The Young and the Productive

David Brooks’ article is very helpful in seeing what is at stake in the current healthcare debate. Obamacare promises to reconcile two apparent opposites:

1) Cover 31 million Americans who are currently uninsured.
2) Bend the cost curve

Now these two claims are incompatible since it should increase costs to cover people who were previously not covered. Brooks explains how these incompatible claims will be made compatible:

1) Cut Medicare payments
2) Raise taxes in the future (the present Congress requests future Congresses to do this.)

Lets look at the first one. Who will decide what Medicare payments are cut and what criterion will they use? A technocrat, a government bureaucrat with scientific expertise, will do so on the basis of “productivity.” In other words, the person’s medical costs will be covered if he is deemed productive member of society. This tips the scales in favor of the young and industrious in society.

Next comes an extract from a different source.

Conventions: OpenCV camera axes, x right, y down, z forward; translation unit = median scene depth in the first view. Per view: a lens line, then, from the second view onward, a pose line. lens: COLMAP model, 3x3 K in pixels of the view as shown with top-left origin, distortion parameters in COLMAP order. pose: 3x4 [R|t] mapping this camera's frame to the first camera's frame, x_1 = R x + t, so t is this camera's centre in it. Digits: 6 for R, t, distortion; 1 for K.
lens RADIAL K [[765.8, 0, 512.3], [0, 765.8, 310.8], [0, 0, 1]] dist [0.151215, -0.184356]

This doesn’t mean the young have it made because there is still number two: Raise taxes in the future. Remember, taxes will be raised later, not now. It will be the young and productive who get stuck with the bill.

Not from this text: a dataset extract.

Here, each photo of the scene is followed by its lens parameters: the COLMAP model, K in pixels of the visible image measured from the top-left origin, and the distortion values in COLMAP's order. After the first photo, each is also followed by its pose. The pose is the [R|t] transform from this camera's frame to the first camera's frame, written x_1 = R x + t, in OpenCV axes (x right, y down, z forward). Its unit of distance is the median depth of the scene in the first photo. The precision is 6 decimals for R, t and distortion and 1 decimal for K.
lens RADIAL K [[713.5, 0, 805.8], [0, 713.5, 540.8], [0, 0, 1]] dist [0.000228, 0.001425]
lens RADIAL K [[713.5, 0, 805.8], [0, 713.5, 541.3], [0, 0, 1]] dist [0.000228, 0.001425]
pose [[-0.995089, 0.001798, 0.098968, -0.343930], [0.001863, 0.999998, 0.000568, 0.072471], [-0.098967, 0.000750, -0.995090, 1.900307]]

  1. I won't try to change your mind here, but I do want to offer three technical corrections in the interest of fair debate.

    First, 'bending the curve' doesn't refer to decreasing the total cost of healthcare in America, it refers to decreasing the marginal cost of healthcare. That is, the program might be more expensive, but it would be less expensive per person.

    Second, it is not true that taxes will have to be raised in the future. The current bills raise them immediately. They do so in different ways: the House by imposing a tax on the top 5% of income earners, the Senate by imposing some taxes on certain insurance policies and medical services that they hope will bend the curve. But both bills are already covered. The CBO scoring of the Senate bill can be seen here (page 2, first subheading is the important bit):

    Third, the provisions of the Senate bill that affect medicare payments are again intended to bend the curve, not cover the cost of the bill, which is taken care of elsewhere. I don't know the exact provision Brooks is thinking of here so I will admit to some confusion myself.

  2. And as one final note, Flier's claim that no economist believes that the bill will bend the curve is not accurate. There are many who do, a few of who are quoted here:

    There are at least some economists who believe it will, and likely more.